> _Saved entries_
--------------------
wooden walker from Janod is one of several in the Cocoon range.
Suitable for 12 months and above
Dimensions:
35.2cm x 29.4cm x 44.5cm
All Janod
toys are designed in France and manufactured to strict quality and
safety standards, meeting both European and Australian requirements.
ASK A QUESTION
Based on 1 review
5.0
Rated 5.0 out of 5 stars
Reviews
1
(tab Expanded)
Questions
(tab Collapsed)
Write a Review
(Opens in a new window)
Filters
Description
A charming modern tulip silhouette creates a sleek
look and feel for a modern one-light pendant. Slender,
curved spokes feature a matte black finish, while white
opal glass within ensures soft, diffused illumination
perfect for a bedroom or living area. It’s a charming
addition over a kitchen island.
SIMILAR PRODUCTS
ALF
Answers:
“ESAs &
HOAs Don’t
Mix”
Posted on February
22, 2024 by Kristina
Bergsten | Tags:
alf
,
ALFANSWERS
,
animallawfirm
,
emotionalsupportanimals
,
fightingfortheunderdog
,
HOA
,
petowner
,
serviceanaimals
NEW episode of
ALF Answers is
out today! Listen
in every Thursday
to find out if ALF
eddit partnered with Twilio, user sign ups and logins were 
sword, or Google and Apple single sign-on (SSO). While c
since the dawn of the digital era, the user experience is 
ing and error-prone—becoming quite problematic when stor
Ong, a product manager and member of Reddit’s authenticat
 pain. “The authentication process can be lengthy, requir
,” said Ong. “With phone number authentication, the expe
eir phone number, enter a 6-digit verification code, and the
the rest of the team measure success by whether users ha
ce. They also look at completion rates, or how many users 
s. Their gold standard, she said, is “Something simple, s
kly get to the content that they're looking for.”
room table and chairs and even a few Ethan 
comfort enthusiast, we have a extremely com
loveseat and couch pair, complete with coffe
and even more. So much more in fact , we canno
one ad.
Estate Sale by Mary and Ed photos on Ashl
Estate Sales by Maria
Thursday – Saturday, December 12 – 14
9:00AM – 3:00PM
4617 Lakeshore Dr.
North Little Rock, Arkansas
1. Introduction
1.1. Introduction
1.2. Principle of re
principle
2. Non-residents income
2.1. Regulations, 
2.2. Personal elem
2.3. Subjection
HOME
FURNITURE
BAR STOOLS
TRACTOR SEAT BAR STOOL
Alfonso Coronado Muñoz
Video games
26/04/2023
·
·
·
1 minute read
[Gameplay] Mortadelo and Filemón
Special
--------------------
> _Your task_
Report every line in the data that holds "modern", copying each one.

> _Response area_
A charming modern tulip silhouette creates a sleek
look and feel for a modern one-light pendant. Slender,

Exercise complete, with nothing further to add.